_TASK BRIEF_. Each line in the listing below that includes "name" should be counted; give the total and nothing more.

# # #

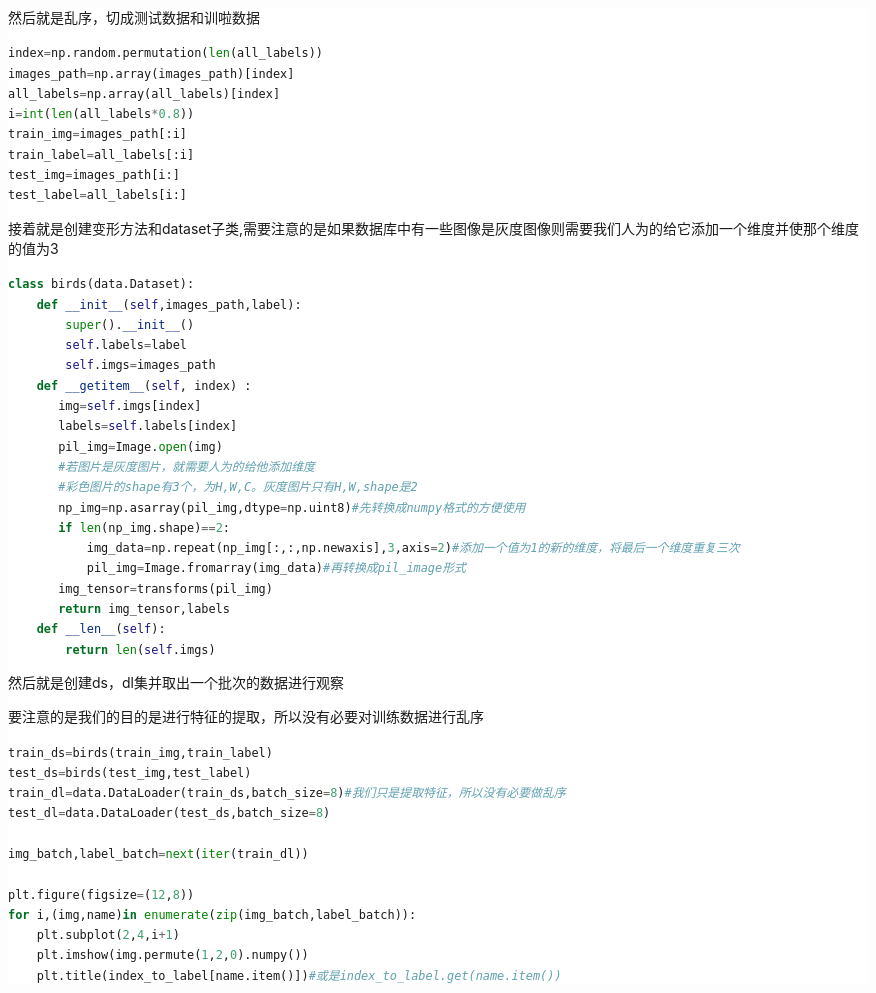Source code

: 然后就是乱序，切成测试数据和训啦数据

```python
index=np.random.permutation(len(all_labels))
images_path=np.array(images_path)[index]
all_labels=np.array(all_labels)[index]
i=int(len(all_labels*0.8))
train_img=images_path[:i]
train_label=all_labels[:i]
test_img=images_path[i:]
test_label=all_labels[i:]
```

接着就是创建变形方法和dataset子类,需要注意的是如果数据库中有一些图像是灰度图像则需要我们人为的给它添加一个维度并使那个维度的值为3

```python
class birds(data.Dataset):
    def __init__(self,images_path,label):
        super().__init__()
        self.labels=label
        self.imgs=images_path
    def __getitem__(self, index) :
       img=self.imgs[index]
       labels=self.labels[index]
       pil_img=Image.open(img) 
       #若图片是灰度图片，就需要人为的给他添加维度
       #彩色图片的shape有3个，为H,W,C。灰度图片只有H,W,shape是2
       np_img=np.asarray(pil_img,dtype=np.uint8)#先转换成numpy格式的方便使用
       if len(np_img.shape)==2:
           img_data=np.repeat(np_img[:,:,np.newaxis],3,axis=2)#添加一个值为1的新的维度，将最后一个维度重复三次
           pil_img=Image.fromarray(img_data)#再转换成pil_image形式
       img_tensor=transforms(pil_img)
       return img_tensor,labels
    def __len__(self):
        return len(self.imgs)

```

然后就是创建ds，dl集并取出一个批次的数据进行观察

要注意的是我们的目的是进行特征的提取，所以没有必要对训练数据进行乱序

```python
train_ds=birds(train_img,train_label)
test_ds=birds(test_img,test_label)
train_dl=data.DataLoader(train_ds,batch_size=8)#我们只是提取特征，所以没有必要做乱序
test_dl=data.DataLoader(test_ds,batch_size=8)

img_batch,label_batch=next(iter(train_dl))

plt.figure(figsize=(12,8))
for i,(img,name)in enumerate(zip(img_batch,label_batch)):
    plt.subplot(2,4,i+1)
    plt.imshow(img.permute(1,2,0).numpy())
    plt.title(index_to_label[name.item()])#或是index_to_label.get(name.item())
```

# # #

_EXERCISE SOLUTION_. 2